Siyasi tartışmaların, siyasi çekişmelerin, siyasi cinayetlerin çokça yaşandığı babanın oğula, oğulun babaya siyasi anlamda tahammül edemediği bir dönemde ortaokula gidiyordum. Köyümüzde ortaokul olmadığından birkaç arkadaş bir araya gelir şehir merkezinde tek gözlü bir ev kiralar birlikte kalırdık. Evin bütün işlerini kendimiz yapardık. Evin temizlenmesi, yemeklerin yapılması, çamaşırların yıkanması, bulaşıkların yıkanması, sobanın yakılması velhasıl bir evde olabilecek bütün işleri kendimiz yapardık. Eğitim almak için yaptığımız bu özverili çalışmalar çevremizde takdirle karşılanırdı. Eğitim için köyden ayrılıp kendi başımıza yaşamaya çalışmamız köy halkı arasında bizi daha değerli kılardı. Okumak sanki bir statü kazandırıyordu bize köy halkı nezdinde.
İnsanların alım gücü yok denecek kadar azdı. Her zaman köye gidip gelmek mümkün olmazdı çünkü köye gideceğiniz zaman yol ücreti ödemek gerekiyordu. İnsanlar o kadar yoksuldu ki yol ücretini ödemek bile çok gelirdi. Zor zamanlar güçlü insanları, güçlü insanlar ise sorunları daha akılcı çözme becerisine sahip oluyorlardı. Ücret ödemeden nasıl yolculuk yaparız sorusunun cevabını ararken kasasının üstü açık kamyonların şoförlerinin şehir merkezi ile köyler arasında öğrencilerden yolcu ücreti talep etmediklerini öğrendik. Köye gitmek istediğimiz zaman önceden köy garajına gider, kamyonların olup olmadığını öğrenir ve ücretsiz yolculuk yapma ayrıcalığından yararlanmaya çalışırdık. Ücretsiz ulaşım nedeniyle anne babamızı, kardeşlerimizi, köyümüzü görme fırsatını yakalayacak olmamız dünyanın en mutlu insanı ederdi bizleri.

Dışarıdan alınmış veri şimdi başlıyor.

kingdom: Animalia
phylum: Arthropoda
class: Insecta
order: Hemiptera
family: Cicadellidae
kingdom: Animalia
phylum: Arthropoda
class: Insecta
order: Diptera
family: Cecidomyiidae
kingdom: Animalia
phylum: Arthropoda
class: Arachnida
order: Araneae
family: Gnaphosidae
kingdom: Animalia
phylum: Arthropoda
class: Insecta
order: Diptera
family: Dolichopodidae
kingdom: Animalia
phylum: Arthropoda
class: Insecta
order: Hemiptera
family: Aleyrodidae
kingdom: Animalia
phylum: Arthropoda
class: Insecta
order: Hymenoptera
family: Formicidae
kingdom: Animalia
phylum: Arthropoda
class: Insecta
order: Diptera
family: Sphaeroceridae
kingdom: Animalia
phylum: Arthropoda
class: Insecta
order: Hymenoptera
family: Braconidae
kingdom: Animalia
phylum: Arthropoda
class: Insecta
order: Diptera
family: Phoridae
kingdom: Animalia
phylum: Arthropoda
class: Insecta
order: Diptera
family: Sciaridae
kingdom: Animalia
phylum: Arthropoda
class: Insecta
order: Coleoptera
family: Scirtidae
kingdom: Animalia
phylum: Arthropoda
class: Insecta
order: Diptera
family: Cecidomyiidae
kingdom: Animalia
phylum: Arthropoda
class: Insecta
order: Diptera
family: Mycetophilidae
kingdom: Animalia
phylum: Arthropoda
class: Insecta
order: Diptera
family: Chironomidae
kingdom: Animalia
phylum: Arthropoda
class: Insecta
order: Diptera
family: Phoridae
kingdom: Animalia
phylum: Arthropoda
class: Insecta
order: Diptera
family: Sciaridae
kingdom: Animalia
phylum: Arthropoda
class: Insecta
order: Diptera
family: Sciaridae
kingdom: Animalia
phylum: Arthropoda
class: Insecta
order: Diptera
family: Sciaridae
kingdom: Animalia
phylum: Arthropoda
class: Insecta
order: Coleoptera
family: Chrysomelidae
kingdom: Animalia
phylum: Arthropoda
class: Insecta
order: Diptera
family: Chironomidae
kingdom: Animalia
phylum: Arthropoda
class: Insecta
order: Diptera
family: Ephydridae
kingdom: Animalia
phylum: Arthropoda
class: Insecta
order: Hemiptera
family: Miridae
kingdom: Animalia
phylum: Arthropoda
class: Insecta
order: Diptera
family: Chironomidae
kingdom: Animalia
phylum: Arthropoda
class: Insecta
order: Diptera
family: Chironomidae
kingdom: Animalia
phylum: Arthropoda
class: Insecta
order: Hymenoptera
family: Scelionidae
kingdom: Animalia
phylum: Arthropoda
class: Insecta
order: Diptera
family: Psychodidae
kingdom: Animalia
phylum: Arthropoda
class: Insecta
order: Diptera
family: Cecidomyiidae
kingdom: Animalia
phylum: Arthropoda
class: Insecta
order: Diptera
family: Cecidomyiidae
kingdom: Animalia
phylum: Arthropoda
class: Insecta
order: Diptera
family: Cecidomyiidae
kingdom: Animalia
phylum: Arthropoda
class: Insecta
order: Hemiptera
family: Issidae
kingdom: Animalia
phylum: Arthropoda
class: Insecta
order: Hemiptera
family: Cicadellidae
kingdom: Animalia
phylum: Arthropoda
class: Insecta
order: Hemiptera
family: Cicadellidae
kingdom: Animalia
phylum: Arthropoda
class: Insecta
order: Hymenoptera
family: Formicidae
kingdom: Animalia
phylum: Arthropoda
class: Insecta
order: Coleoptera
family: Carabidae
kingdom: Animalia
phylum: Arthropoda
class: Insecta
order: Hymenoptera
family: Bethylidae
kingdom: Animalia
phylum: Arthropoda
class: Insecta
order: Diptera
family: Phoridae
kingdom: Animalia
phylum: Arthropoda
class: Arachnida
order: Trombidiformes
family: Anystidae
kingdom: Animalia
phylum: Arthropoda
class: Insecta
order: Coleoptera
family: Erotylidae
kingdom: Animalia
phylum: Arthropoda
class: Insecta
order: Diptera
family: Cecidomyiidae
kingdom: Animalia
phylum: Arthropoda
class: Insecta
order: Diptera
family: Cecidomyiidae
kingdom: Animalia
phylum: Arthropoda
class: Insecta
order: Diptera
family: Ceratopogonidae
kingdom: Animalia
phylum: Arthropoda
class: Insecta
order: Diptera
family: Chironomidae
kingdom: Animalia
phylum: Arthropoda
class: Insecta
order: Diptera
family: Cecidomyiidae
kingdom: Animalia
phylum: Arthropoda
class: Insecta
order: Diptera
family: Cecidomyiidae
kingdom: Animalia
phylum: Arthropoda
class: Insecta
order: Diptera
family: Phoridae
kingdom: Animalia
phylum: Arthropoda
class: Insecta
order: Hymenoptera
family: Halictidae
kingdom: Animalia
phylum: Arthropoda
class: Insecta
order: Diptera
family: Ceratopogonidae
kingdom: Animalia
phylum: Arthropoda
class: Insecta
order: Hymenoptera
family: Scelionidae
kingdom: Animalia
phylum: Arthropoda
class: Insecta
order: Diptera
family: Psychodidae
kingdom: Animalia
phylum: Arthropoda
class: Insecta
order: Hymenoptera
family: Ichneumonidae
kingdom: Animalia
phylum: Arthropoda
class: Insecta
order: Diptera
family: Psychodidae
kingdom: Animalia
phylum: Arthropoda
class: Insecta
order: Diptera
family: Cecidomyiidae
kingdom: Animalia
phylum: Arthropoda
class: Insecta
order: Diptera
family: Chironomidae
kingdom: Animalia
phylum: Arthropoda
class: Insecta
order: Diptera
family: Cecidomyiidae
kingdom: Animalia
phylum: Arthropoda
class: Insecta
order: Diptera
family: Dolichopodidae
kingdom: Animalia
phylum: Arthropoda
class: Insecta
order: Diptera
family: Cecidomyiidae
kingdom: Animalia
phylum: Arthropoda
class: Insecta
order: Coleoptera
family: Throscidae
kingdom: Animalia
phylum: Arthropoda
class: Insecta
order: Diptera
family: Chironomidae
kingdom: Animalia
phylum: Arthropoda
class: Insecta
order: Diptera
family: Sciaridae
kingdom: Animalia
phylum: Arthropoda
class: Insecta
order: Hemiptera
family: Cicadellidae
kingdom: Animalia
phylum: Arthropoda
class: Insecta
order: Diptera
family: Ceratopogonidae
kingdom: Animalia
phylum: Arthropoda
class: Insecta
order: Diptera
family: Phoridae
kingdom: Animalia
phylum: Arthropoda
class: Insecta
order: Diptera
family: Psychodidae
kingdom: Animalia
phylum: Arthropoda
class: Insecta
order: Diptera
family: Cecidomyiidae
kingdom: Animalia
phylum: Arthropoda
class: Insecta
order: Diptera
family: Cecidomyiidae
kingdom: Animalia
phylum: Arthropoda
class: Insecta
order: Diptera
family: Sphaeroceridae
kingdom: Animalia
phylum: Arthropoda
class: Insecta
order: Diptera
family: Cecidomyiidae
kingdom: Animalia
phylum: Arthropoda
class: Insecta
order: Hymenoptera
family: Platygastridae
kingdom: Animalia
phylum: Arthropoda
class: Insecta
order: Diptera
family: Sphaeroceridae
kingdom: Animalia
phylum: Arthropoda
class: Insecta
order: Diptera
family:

Yine bir hafta sonu bir BMC marka kamyonun köye gideceğini öğrendik. En az otuz kırk öğrenci sırtımıza aldığımız çantalarla dolduk kamyonun kasasına. Üstü açık kamyonun kasasında soğuk ile rüzgâr hemhal olunca kutup soğuğu etkisi oluşturuyordu. Bazılarımızın üzerinde kaban vardı bazılarımızın ise yoktu. Soğuktan az etkilenmek adına kabanları olanlar imece usulü sırayla kabanlarını arkadaşlarıyla paylaşırlardı. O kadar olumsuzluklara rağmen yine de mutluyduk. Burada arkadaşlık başka yerlerde olduğundan daha fazla kıymeti harbîyesi olan bir değerdi. Kamyonun kasası bizim için bir eğlence merkezi, bir eğitim merkezi, bir etüt merkezi, bir siyaset arenası, kaçak yollarla sinemada izlediğimiz filmlerin analizlerinin yapıldığı bir açık oturum merkeziydi. Gülerdik, eğlenirdik, tartışırdık, ara sıra da küçük kavgalarımız da olurdu. Kamyonun kasası, yaşadığımız olayları, yaşadığımız tecrübeleri birbirimize aktardığımız adeta bir rehabilitasyon merkezi olurdu bizim için.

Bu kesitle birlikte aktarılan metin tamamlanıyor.